Adelaide Ristori Farewell: Asylum for the Children of the Italian Soldiers Benefit

Event Information

Steinway Hall

Proprietor / Lessee:
Jacob Grau

Paolo Giorza

Price: $.50

Event Type:
Chamber (includes Solo)

Record Information


Last Updated:
29 June 2018

Performance Date(s) and Time(s)

07 Jun 1868, 8:00 PM

Program Details

Includes recitations by Ristori: Borghi’s poem “To the Virgin,” “Meeting of the two queens,” from Schiller’s Maria Stuart, and Schiller’s “Les Adieux de Jeanne d’Arc.”

Performers and/or Works Performed

Composer(s): Unknown composer
Participants:  Adelaide Ristori
Composer(s): Rossini
Participants:  Eliza [contralto] Lumley


Advertisement: New-York Times, 03 June 1868, 7.
Announcement: New York Herald, 04 June 1868, 4.
Advertisement: New York Herald, 06 June 1868.

Includes program of readings; ad promises “declamatory readings and also vocal musical illustrations by Mme Adelaide Ristori”).

Announcement: New-York Times, 06 June 1868, 4.
Review: New York Herald, 08 June 1868, 4.

“. . . Madame Adelaide Ristori gave a grand soirée of sacred, dramatic and declamatory readings, with a semi-concert, in which Madame Lumley, the celebrated contralto . . . took part.  Madame Ristori recited a poem by Borghi entitled ‘To the Virgin Mary,’ last scene from the third act of Schiller’s ‘Marie Stuart,’ ‘Les Adieux de Jeanne d’Arc,’ by the same author, and an Italian song which she rendered with a sweet, cultivated voice.
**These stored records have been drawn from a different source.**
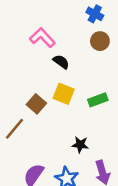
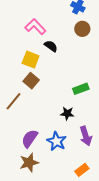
yellow square: (64, 94) -> (31, 60), moved
green rectangle: (98, 100) -> (81, 89), moved

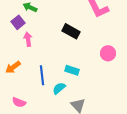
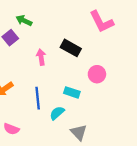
pink arrow: (28, 39) -> (41, 57), moved
pink circle: (108, 53) -> (97, 74), moved

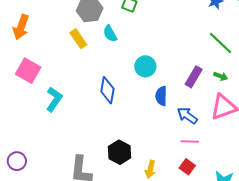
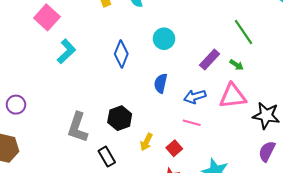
blue semicircle: (161, 96) -> (161, 83), moved
blue arrow: (187, 116) -> (195, 97), turned -65
red square: (187, 167) -> (174, 148), moved

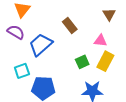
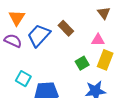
blue trapezoid: (41, 45) -> (39, 35), moved
cyan square: (22, 71) -> (23, 79), turned -35

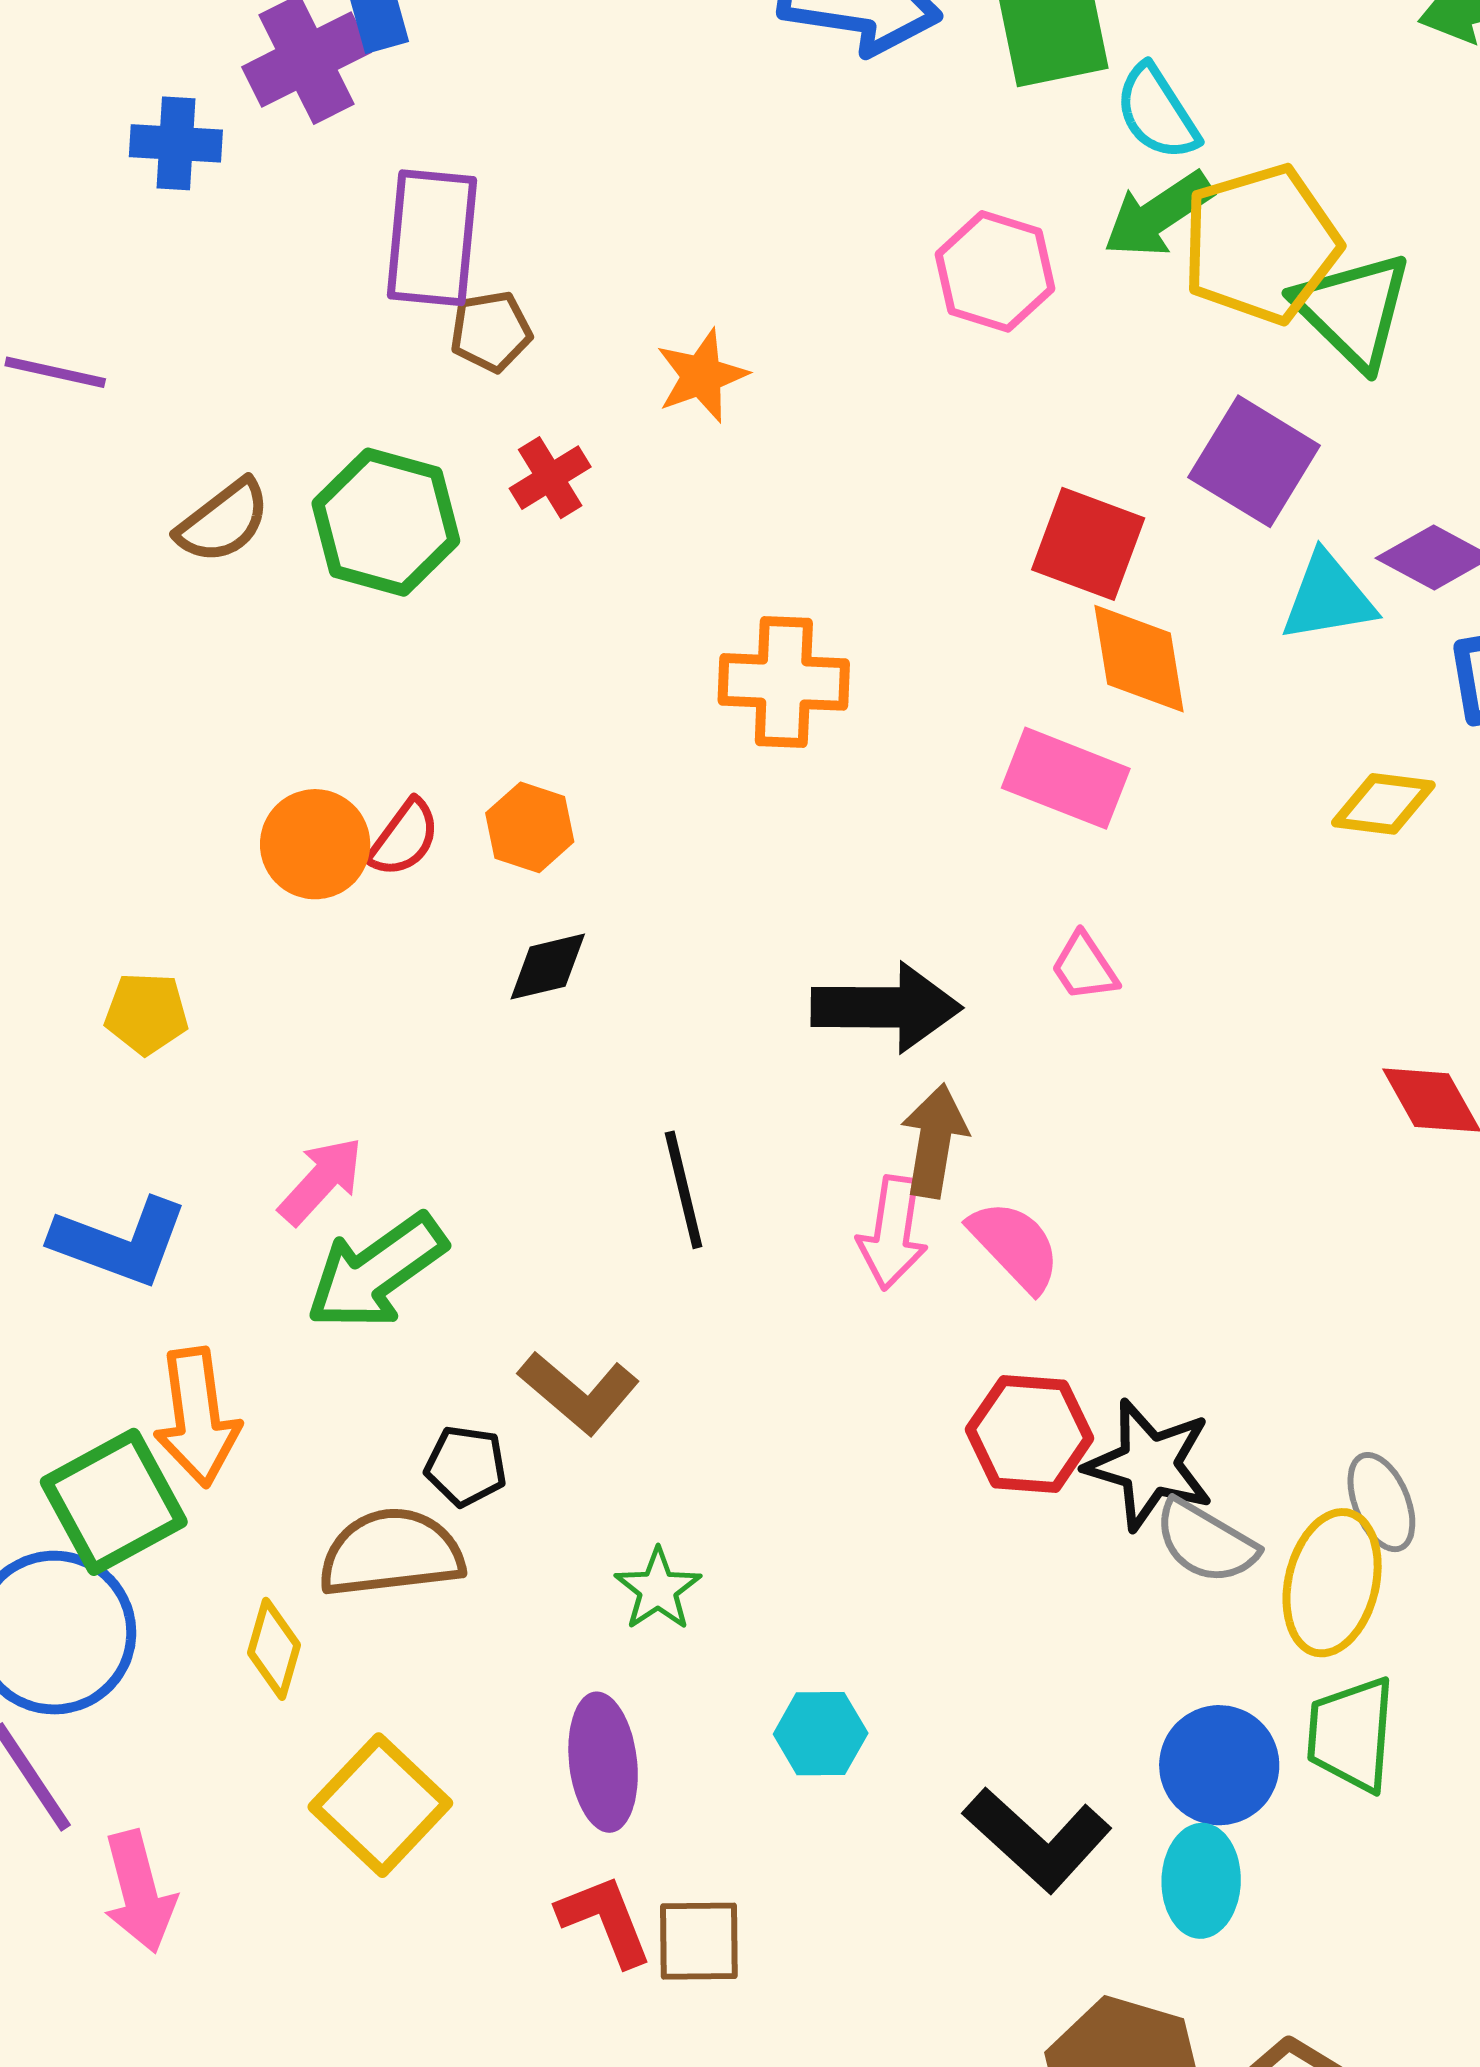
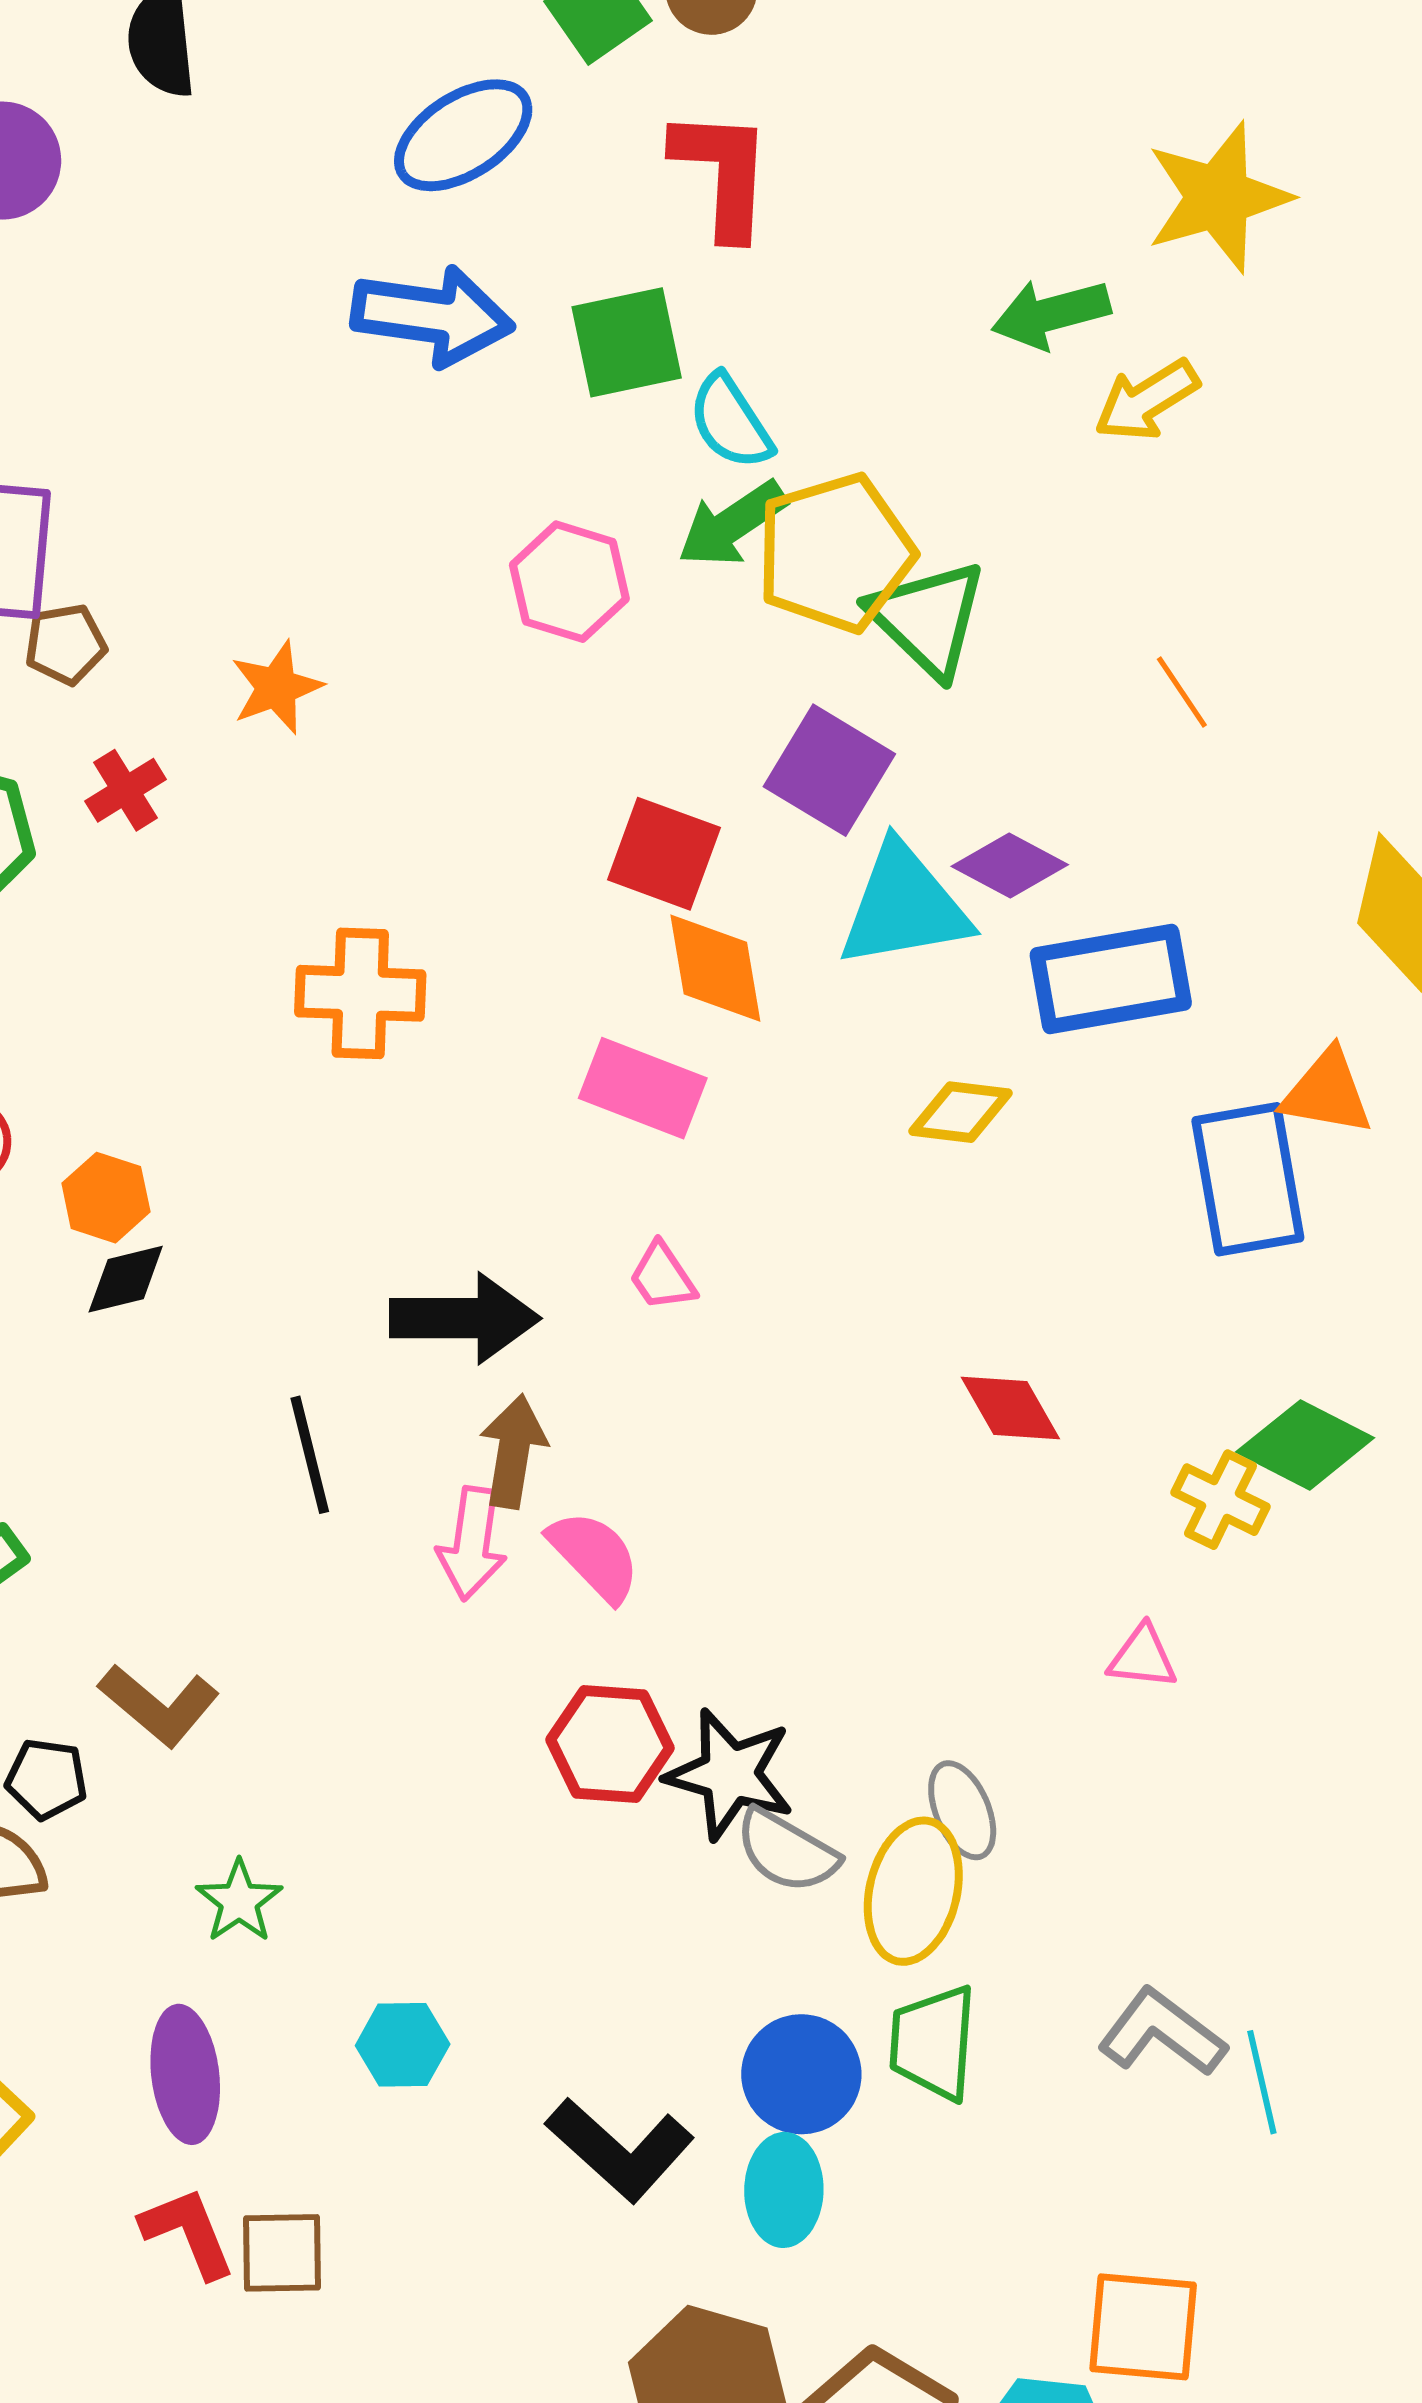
cyan triangle: (1328, 598) -> (904, 906), size x1.4
orange hexagon: (530, 827) -> (106, 1198), moved
black line: (684, 1190) -> (310, 1455), moved

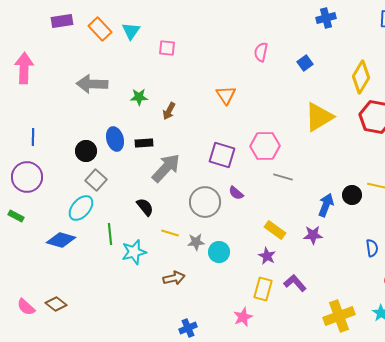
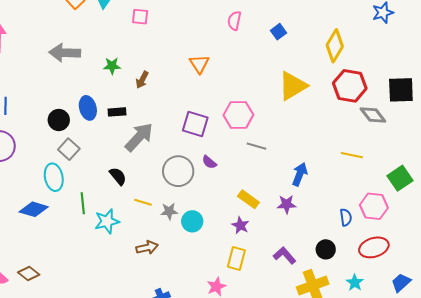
black circle: (352, 195) -> (326, 249), moved
cyan ellipse: (81, 208) -> (54, 177), turned -52
purple L-shape: (295, 283) -> (285, 255), moved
Madame Lumley fully sustained her high reputation as a vocalist in a cavatina from Rossini’s ‘Stabat Mater,’ and was received with enthusiasm. The soirée was a fitting close to the long season of musical entertainments at this beautiful ball.”

Review: Courrier des États-Unis, 09 June 1868.

“Mme Ristori has definitely finished her career in New York. Last Sunday [review says Friday, which is incorrect] she appeared at Steinway Hall in a dramatico-musical soirée given as a benefit for a charity. It couldn’t have been a better ending, and the memory that the talented artist leaves behind will remain illuminated by the halo of the woman with a heart.

“Mme Ristori was accompanied, in this farewell event, by several artists of merit, among others MM Paolo Giorza, Giovanni Aberle, and Cesar Alard. M. Giorza had given, a few days previously, at the seat of the Conservatory of Music, on 5th Avenue, an almost intimate concert which had great success, and whose subtlety will stay in memory, in the midst of very noisy entertainments that show off pompously every day, and that leave only an ephemeral echo. We heard with real surprise some yong people from the world of song with true artistic talent, among others the two young ladies Annie and Fanny Powell, daughters of one of the most distinguished painters of the American school; and also a young Miss M. Pitkin, who could, if she wished, scale the difficult summits of renown. As for the [established] artists, they have names that always make for a good programme. Giorza is probably the best accompanist and most energetic pianist that there may be in the United States. He could also be one of the most accomplished performers if he wanted to be a soloist; but he composes, and above all he teaches and he has everything that he needs—he’s proved that every day—to train first-class students. Massimiliani sang, Fossati and Gariboldi sang, and Camilla Urso played the violin. After that, nothing was left undone.”